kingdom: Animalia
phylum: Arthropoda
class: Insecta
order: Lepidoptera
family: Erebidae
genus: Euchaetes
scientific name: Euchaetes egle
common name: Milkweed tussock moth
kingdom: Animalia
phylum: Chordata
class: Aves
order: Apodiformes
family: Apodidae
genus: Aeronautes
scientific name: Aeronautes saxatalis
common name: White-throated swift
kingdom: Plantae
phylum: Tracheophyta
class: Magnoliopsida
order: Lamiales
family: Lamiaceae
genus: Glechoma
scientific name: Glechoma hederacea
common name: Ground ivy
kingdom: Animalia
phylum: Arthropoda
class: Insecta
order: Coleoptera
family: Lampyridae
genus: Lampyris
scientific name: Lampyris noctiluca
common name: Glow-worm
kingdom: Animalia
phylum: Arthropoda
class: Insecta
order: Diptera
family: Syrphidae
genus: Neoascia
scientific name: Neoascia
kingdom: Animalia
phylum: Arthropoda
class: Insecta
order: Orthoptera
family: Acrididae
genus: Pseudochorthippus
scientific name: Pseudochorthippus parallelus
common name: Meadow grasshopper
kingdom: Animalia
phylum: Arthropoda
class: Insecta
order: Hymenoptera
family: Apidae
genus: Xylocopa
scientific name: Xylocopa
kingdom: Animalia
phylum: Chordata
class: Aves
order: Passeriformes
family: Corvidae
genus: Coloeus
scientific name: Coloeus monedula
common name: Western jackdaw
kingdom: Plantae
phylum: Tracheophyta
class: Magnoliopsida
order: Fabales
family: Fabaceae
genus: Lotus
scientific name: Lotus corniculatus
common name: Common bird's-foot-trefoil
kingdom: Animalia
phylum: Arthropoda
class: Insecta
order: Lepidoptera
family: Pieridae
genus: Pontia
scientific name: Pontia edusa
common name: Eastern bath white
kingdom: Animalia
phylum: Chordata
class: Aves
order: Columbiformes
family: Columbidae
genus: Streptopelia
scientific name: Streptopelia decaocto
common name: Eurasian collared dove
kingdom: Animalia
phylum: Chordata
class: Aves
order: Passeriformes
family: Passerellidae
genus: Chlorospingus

#### INSTRUCTION
Rewrite the stretch of the entries that opens with the line containing "common name: Common bird's-foot-trefoil" and closes at the end of the entries, swapping "phylum" for "division" and leaving everything else unchanged.

#### COMPLETE ANSWER
common name: Common bird's-foot-trefoil
kingdom: Animalia
division: Arthropoda
class: Insecta
order: Lepidoptera
family: Pieridae
genus: Pontia
scientific name: Pontia edusa
common name: Eastern bath white
kingdom: Animalia
division: Chordata
class: Aves
order: Columbiformes
family: Columbidae
genus: Streptopelia
scientific name: Streptopelia decaocto
common name: Eurasian collared dove
kingdom: Animalia
division: Chordata
class: Aves
order: Passeriformes
family: Passerellidae
genus: Chlorospingus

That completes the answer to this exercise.